BillingBench

RCM Insights and Analysis

Revenue cycle management analysis covering denial rate trends, Medicare Advantage policy changes, prior authorization burden shifts, and billing regulation updates. Primary sources include CMS rulemaking, MGMA benchmark reports, HFMA performance data, AMA survey data, and federal agency enforcement actions.

Medicare Advantage denial trends: CMS Office of Inspector General reports document that Medicare Advantage plans deny medically necessary care at higher rates than traditional Medicare. The 2022 OIG report found that 13% of prior authorization denials in a sample of MA plans met Medicare coverage rules and should have been approved.

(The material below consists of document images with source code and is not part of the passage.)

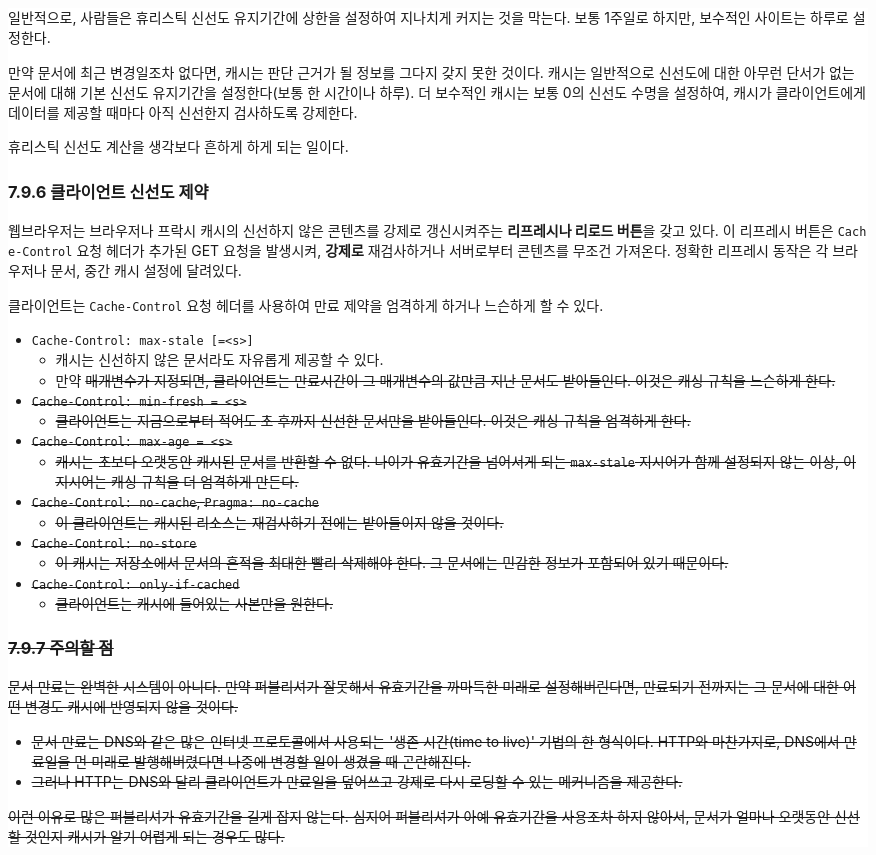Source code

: 일반적으로, 사람들은 휴리스틱 신선도 유지기간에 상한을 설정하여 지나치게 커지는 것을 막는다. 보통 1주일로 하지만, 보수적인 사이트는 하루로 설정한다.

만약 문서에 최근 변경일조차 없다면, 캐시는 판단 근거가 될 정보를 그다지 갖지 못한 것이다. 캐시는 일반적으로 신선도에 대한 아무런 단서가 없는 문서에 대해 기본 신선도 유지기간을 설정한다(보통 한 시간이나 하루). 더 보수적인 캐시는 보통 0의 신선도 수명을 설정하여, 캐시가 클라이언트에게 데이터를 제공할 때마다 아직 신선한지 검사하도록 강제한다.

휴리스틱 신선도 계산을 생각보다 흔하게 하게 되는 일이다.

### 7.9.6 클라이언트 신선도 제약

웹브라우저는 브라우저나 프락시 캐시의 신선하지 않은 콘텐츠를 강제로 갱신시켜주는 **리프레시나 리로드 버튼**을 갖고 있다. 이 리프레시 버튼은 `Cache-Control` 요청 헤더가 추가된 GET 요청을 발생시켜, **강제로** 재검사하거나 서버로부터 콘텐츠를 무조건 가져온다. 정확한 리프레시 동작은 각 브라우저나 문서, 중간 캐시 설정에 달려있다.

클라이언트는 `Cache-Control` 요청 헤더를 사용하여 만료 제약을 엄격하게 하거나 느슨하게 할 수 있다.

- `Cache-Control: max-stale [=<s>]`
  - 캐시는 신선하지 않은 문서라도 자유롭게 제공할 수 있다.
  - 만약 <s> 매개변수가 지정되면, 클라이언트는 만료시간이 그 매개변수의 값만큼 지난 문서도 받아들인다. 이것은 캐싱 규칙을 느슨하게 한다.
- `Cache-Control: min-fresh = <s>`
  - 클라이언트는 지금으로부터 적어도 <s>초 후까지 신선한 문서만을 받아들인다. 이것은 캐싱 규칙을 엄격하게 한다.
- `Cache-Control: max-age = <s>`
  - 캐시는 <s>초보다 오랫동안 캐시된 문서를 반환할 수 없다. 나이가 유효기간을 넘어서게 되는 `max-stale` 지시어가 함께 설정되지 않는 이상, 이 지시어는 캐싱 규칙을 더 엄격하게 만든다.
- `Cache-Control: no-cache`, `Pragma: no-cache`
  - 이 클라이언트는 캐시된 리소스는 재검사하기 전에는 받아들이지 않을 것이다.
- `Cache-Control: no-store`
  - 이 캐시는 저장소에서 문서의 흔적을 최대한 빨리 삭제해야 한다. 그 문서에는 민감한 정보가 포함되어 있기 때문이다.
- `Cache-Control: only-if-cached`
  - 클라이언트는 캐시에 들어있는 사본만을 원한다.

### 7.9.7 주의할 점

문서 만료는 완벽한 시스템이 아니다. 만약 퍼블리셔가 잘못해서 유효기간을 까마득한 미래로 설정해버린다면, 만료되기 전까지는 그 문서에 대한 어떤 변경도 캐시에 반영되지 않을 것이다.

- 문서 만료는 DNS와 같은 많은 인터넷 프로토콜에서 사용되는 '생존 시간(time to live)' 기법의 한 형식이다. HTTP와 마찬가지로, DNS에서 만료일을 먼 미래로 발행해버렸다면 나중에 변경할 일이 생겼을 때 곤란해진다.
- 그러나 HTTP는 DNS와 달리 클라이언트가 만료일을 덮어쓰고 강제로 다시 로딩할 수 있는 메커니즘을 제공한다.

이런 이유로 많은 퍼블리셔가 유효기간을 길게 잡지 않는다. 심지어 퍼블리셔가 아예 유효기간을 사용조차 하지 않아서, 문서가 얼마나 오랫동안 신선할 것인지 캐시가 알기 어렵게 되는 경우도 많다.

CMS finalized new MA prior authorization rules effective January 2024 under 42 CFR §422.568, requiring plans to process standard prior auth requests within 7 calendar days (previously 14) and expedited requests within 72 hours.

Commercial denial trends: CARC CO-97 (payment adjusted because benefits are not covered or contractually adjusted) and CO-96 (non-covered charge) denials have increased as payers tighten clinical editing. CO-4 (service inconsistent with modifier) denials spike when CMS updates NCCI edits, typically twice annually. CO-29 (timely filing) denials remain disproportionately high at practices that lack automated claim status tracking for 30–90 day-old claims.